Page 1 of 1

Engine testing & error margin ?

Posted: Wed Jul 05, 2017 12:34 am
by MahmoudUthman
I'm testing my engine by running 2 gauntlets for the current and previous versions of my engine , against a pool of engines which I previously tested using a round robin at the same time control , how much could the error margins of the round robin affect that of the gauntlets and is it better to increase the accuracy of the estimation of the pool strength before increasing that of the gauntlets ?
*one more thing so far the modification I used to do were ones that result in huge Elo difference compared to the error margin, but now it no longer the case , so to verify that an engine A is stronger than another one B , do I need to ensure this :
A+(-Error margin) > B+(+Error margin) with A's Elo > B's ?

Re: Engine testing & error margin ?

Posted: Wed Jul 05, 2017 1:51 am
by AlvaroBegue
I know this has been the subject of some controversy in the past, so take this as just my opinion: Just test your new version against your previous version directly. This is much better than using a variety of opponents because:
A) The size of the improvements is exaggerated when matching two similar versions of the same program.
B) The arithmetic of the error bars is such that you need 4 times fewer games to reach the same level of confidence.

It might look at first that A) is a disadvantage, but you are primarily interested in whether a change is an improvement or not, regardless of size. If you want to measure progress over long periods of time, run an occasional gauntlet to measure the size of the cumulative effect of your improvements.

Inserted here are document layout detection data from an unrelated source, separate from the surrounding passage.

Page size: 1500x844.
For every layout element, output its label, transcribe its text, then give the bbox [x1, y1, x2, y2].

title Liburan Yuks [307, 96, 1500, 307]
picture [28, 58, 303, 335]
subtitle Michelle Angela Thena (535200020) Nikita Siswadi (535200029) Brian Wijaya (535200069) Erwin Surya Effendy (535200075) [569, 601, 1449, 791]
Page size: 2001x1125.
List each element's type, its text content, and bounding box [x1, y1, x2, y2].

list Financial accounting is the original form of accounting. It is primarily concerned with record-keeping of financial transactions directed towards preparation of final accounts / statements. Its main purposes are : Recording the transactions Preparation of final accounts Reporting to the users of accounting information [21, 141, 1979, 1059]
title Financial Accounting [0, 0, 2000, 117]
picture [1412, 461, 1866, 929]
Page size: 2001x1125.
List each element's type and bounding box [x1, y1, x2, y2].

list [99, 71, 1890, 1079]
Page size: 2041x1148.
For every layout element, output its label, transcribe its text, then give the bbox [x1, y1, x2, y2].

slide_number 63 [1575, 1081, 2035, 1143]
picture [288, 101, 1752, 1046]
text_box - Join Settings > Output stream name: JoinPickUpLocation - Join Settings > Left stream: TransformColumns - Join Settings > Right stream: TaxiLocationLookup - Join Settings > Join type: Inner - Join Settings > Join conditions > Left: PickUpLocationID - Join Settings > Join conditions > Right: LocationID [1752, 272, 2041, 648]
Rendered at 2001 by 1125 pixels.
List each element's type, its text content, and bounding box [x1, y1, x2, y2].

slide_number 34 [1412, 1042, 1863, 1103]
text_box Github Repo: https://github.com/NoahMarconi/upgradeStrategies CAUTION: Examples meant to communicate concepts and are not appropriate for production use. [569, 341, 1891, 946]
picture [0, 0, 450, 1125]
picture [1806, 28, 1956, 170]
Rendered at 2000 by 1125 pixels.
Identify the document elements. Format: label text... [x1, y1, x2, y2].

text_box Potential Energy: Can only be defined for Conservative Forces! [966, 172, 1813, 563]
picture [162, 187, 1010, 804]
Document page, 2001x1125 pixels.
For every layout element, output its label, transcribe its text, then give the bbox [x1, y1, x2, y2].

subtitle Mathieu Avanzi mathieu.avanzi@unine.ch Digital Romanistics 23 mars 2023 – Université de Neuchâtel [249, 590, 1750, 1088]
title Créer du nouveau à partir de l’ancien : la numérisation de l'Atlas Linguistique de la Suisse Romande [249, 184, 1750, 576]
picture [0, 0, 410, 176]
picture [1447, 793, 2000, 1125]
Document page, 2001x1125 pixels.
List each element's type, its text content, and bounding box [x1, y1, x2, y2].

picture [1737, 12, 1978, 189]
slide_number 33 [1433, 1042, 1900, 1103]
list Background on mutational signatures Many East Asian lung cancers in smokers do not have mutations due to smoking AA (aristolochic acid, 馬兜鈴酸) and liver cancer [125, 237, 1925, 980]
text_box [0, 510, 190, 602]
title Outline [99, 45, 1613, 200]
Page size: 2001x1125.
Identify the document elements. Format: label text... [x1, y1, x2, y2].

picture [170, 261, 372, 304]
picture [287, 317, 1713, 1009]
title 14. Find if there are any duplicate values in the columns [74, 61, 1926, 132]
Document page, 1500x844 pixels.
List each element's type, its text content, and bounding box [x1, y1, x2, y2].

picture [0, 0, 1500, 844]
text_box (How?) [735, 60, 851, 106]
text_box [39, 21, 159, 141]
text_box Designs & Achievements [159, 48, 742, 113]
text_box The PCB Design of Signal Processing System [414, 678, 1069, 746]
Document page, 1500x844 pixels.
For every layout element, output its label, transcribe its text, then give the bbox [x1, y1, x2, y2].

Re: Engine testing & error margin ?

Posted: Wed Jul 05, 2017 2:19 am
by AndrewGrant
Heres what I do. I play against a pool of engines. After the test and base versions of my engine have played 250+ games against each opponent, I start computing the following value:

Code: Select all

for i in range(numopponents):
    
        # Compute score and variance for the test matchup
        n = testmatchups[i].games()
        w = testmatchups[i].wins / n
        d = testmatchups[i].draws / n
        l = testmatchups[i].losses / n
        stest = w + d / 2
        
        # Compute score and variance for the base matchup
        n = basematchups[i].games()
        w = basematchups[i].wins / n
        d = basematchups[i].draws / n
        l = basematchups[i].losses / n
        sbase = w + d / 2
        
        # Add this difference to our master list
        differences += [ELO(stest) - ELO(sbase)]
        
    # Compute the average difference between pairings
    d = sum(differences) / numopponents
    
    # Compute the variance using our difference samples
    variances = []
    for i in range(numopponents):
        variances.append((differences[i] - d) ** 2)
    v = sum(variances) / (numopponents - 1)
    
    
    # Compute the T statistic
    return (d / sqrt(v / numopponents))
I then compare this to a T value with the correct degrees of freedom (numopponents - 1) for both type I and type II errors, and play games until the computed score exceeds one.

http://faculty.washington.edu/heagerty/ ... /t-Tables/

I had been trying your described method for a while, but found the time to verify and reject a patch to be too long.